NewAccount270219 · 17/03/2019 12:11

I do think one thing that's changed is the extent to which it's mainstream to think a baby or toddler crying on their own for an hour plus is ok - I know not everyone thought that a generation ago (my mother didn't, Bertrand clearly didn't), but I think it would be a tiny number who do now (or maybe I have a very biased view from the unrepresentative sample of parents I know?)

bobstersmum · 17/03/2019 12:12

Watched episode 3 last night. I'm not surprised that the parents didn't want the documentary going out as it mostly points the finger at them. Not sure what to think now.

Oliversmumsarmy · 17/03/2019 12:13

I have lost both dd and ds at one time or another. (They both ran off and hid in the racks of clothes in Primark)

Otherwise apart from at nursery or when they were asleep I really couldn’t afford to take my eyes off them.

Every time I did they either ended up falling down stairs, running off, falling off the windowsill or once at swimming as I was adjusting dds costume Ds (couldn’t swim and didn’t have any arm bands or any floatation device on him) made a bolt for the water and jumped in the pool.
He was only little so every bit of the pool was the deep end to him.

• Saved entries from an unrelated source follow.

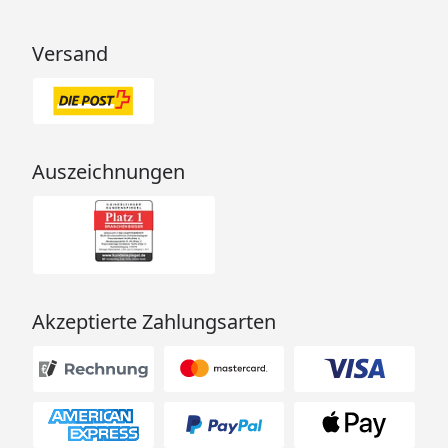
Versand
Auszeichnungen
Akzeptierte Zahlungsarten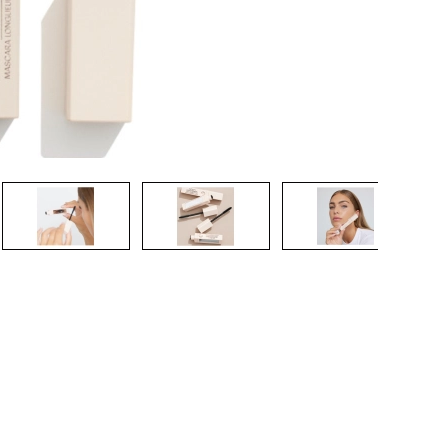
CREAR CUENTA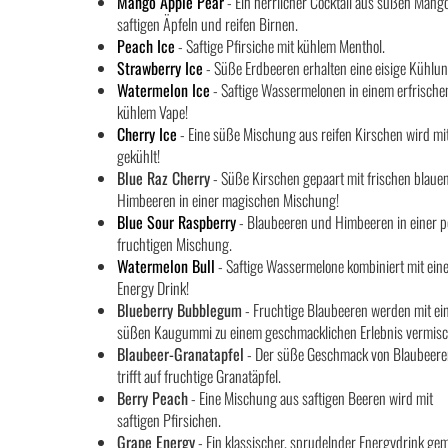
Mango Apple Pear
- Ein herrlicher Cocktail aus süßen Mang
saftigen Äpfeln und reifen Birnen.
Peach Ice
- Saftige Pfirsiche mit kühlem Menthol.
Strawberry Ice
- Süße Erdbeeren erhalten eine eisige Kühlun
Watermelon Ice
- Saftige Wassermelonen in einem erfrische
kühlem Vape!
Cherry Ice
- Eine süße Mischung aus reifen Kirschen wird mit
gekühlt!
Blue Raz Cherry
- Süße Kirschen gepaart mit frischen blaue
Himbeeren in einer magischen Mischung!
Blue Sour Raspberry
- Blaubeeren und Himbeeren in einer p
fruchtigen Mischung.
Watermelon Bull
- Saftige Wassermelone kombiniert mit ein
Energy Drink!
Blueberry Bubblegum
- Fruchtige Blaubeeren werden mit e
süßen Kaugummi zu einem geschmacklichen Erlebnis vermisc
Blaubeer-Granatapfel
- Der süße Geschmack von Blaubeer
trifft auf fruchtige Granatäpfel.
Berry Peach
- Eine Mischung aus saftigen Beeren wird mit
saftigen Pfirsichen.
Grape Energy
- Ein klassischer, sprudelnder Energydrink ge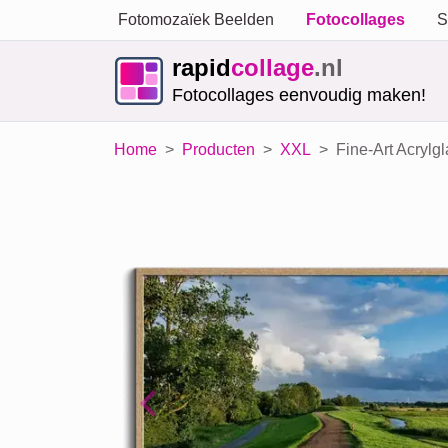
Fotomozaïek Beelden
Fotocollages
S
rapid
collage
.nl
Fotocollages eenvoudig maken!
Home
Producten
XXL
Fine-Art Acrylg
Previous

I ran after him and jumped in and fished him out. Just got myself and ds out and I look round to see Dd at the other end of the pool. Dd jumped in so had to run and jump in after her.

So stressful. When I say I didn’t take my eyes off them it is not a boast. It was a necessity

Ginger1982 · 17/03/2019 12:19

Lania I think leaving your kids alone on a boat, pre MM or not, is incredibly irresponsible but maybe that's just me 🤷🏼‍♀️

Lania790 · 17/03/2019 12:27

Ginger1982

I'm not defending it. I'm just saying that I understand why the McCanns did what they did.

They were in a group all doing the same thing which must have normalised it, as it did for us. And it was the sort of holiday where everybody was from the same background - British, middle-class, in professional occupations. So if they're all ok with leaving their kids, why wouldn't you leave yours?

Our brains have ways of rationalising things and skirting over tiny risks - so regarding leaving small children on a boat, our thinking was that dd2 was too tiny to climb up the ladder and get onto the deck herself, and dd1 was sufficiently sensible and familiar enough with boats & water to know not to be silly & risk falling in. The thought of abduction hadn't even crossed our minds.

GunpowderGelatine · 17/03/2019 12:30

If the McCanns had been underclass supermarket-worker tatooed Geordies in Benidorm drinking lager and eating all day breakfasts rather than doctors having wine and tapas, would people be as understanding?

LyingWitchInTheWardrobe2726 · 17/03/2019 12:33

D'ya know, Ginger, you could do with a dose of 'the fear' yourself. Lania didn't ask for your opinion of her parenting. You sound so utterly smug and entitled to judge.

Not really in the spirit, is it?

stressedoutpa · 17/03/2019 12:34

Late 40s and no, our parents never left us.

I was a bit Shock when the MM news broke to be honest.